PPT: Well, you read Rossi, because Rossi is good. It has its shortcomings, it is a terribly edited and horribly translated book, but it is an amazing book. I am a bit more sceptical about Superstudio.
When I studied in 1990s everybody was talking about the then new computer-generated architecture. New software that would allow you to model some floppy thing. We were rather bored by that. Maybe by the spirit of contradictions, we didn’t want to model anything, we want to do ugly squarish things that are really cool and start to look at these ugly pamphlets of the 1970s, photo-copy greyish stuff. It is a bit of that for sure. It is typical for every generation and I can imagine that soon people will start to be bored with these axonometric drawings (personally, I cannot stand them anymore) and start to do something else and say: “You know, Greg Lynn was really cool and has been mis-treated by history.” This is a part of the thing. But also not all of it. I don’t think that there is an automatic switch in fashion every 30 years. There are certain dynamics that can be explained in terms of generations, but there are also other aspects. It is not easy to recognise what is important and what is not. I am sure Aldo Rossi was important and I am sure that Rem Koolhaas is important. Other things are far less important.
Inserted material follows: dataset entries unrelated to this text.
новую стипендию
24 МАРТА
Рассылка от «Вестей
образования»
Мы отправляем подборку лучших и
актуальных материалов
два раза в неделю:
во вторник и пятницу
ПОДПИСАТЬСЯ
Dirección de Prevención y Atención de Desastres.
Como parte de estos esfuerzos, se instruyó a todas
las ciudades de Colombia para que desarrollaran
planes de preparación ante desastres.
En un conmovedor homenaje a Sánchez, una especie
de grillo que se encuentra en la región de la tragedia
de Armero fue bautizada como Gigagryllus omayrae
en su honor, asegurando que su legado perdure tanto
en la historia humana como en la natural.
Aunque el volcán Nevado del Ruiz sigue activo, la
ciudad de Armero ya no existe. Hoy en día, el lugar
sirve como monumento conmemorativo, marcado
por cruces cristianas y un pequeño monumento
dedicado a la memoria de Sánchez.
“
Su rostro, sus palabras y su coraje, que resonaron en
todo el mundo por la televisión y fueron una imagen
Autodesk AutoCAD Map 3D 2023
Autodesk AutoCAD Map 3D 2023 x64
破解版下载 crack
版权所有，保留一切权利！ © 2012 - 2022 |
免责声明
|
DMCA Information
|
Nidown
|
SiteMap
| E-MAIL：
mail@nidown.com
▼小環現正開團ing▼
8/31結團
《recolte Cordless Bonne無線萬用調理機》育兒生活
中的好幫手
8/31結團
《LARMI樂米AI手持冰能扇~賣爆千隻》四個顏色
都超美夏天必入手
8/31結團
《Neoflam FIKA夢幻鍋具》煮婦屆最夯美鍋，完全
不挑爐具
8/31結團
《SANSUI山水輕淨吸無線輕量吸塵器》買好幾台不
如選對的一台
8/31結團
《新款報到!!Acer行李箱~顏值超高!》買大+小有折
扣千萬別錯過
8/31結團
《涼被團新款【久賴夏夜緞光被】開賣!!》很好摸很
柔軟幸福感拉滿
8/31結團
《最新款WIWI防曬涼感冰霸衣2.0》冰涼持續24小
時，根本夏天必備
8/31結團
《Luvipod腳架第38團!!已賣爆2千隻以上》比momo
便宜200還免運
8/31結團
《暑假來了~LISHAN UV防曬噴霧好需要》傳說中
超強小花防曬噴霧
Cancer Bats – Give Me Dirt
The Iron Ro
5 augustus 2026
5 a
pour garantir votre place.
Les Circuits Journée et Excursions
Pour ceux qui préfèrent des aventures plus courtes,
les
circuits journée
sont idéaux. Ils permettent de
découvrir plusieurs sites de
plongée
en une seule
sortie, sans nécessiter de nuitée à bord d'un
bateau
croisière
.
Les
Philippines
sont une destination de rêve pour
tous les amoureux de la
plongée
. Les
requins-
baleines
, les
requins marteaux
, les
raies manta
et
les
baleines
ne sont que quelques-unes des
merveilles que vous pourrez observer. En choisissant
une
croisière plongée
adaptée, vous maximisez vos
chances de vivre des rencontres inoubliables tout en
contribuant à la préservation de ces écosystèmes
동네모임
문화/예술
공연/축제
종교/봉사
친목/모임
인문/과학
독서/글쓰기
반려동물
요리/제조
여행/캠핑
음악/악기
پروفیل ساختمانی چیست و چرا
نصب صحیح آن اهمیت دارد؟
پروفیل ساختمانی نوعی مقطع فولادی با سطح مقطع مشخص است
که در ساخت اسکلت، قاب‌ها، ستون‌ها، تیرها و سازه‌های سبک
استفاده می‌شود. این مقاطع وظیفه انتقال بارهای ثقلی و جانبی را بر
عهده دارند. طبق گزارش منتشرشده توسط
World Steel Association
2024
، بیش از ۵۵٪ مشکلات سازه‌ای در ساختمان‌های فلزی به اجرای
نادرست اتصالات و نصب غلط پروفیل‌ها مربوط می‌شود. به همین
IC: I saw Casa della Memoria for the first time by accident and for the second time, after reading an essay about it. After that, I perceived it differently. Is this critical understanding of the past required of a user?
PPT: If a user should know all this stuff? No! Absolutely not! You enter, you experience the building, you walk through it, there’s a column, so you shouldn’t smash yourself against the column, you make a little detour and that’s it. And it should work like that; if it’s not working like that it is a bad building. There is no need to know anything. Zero. Absolutely not. I also don’t think that the building somehow gives you an impression that you need to know all these things. It is a building like any other building.
IC: Maybe in Bratislava it’s a bit more complicated. It helps me to appreciate or be okay with a certain buildings or spaces, if I read something about them. I thought of it as a possible method, or a model.
PPT: You, as an architect, make buildings. You design these buildings, while your personal back- ground, studies and all that turns into a thing which is a house. This house is appropriated by other people and they can read into it and what they read is not necessary exactly what you wanted to put into the building. What you can control is that if you put a column in the middle, people should move and not cross through the centre of the building. This is what you can be sure about. The reasons you had in order to do that are normally not recognised. It is architecture, it is about space and its perception.
Not that I am not interested in writing or talking about architecture. I think it is sometimes very interesting to read about buildings, because buildings produce certain experiences, some of which are extremely sophisticated. The only thing I believe is that architecture by itself does not talk. It is human beings who talk about architecture. Architecture is silent. That’s it.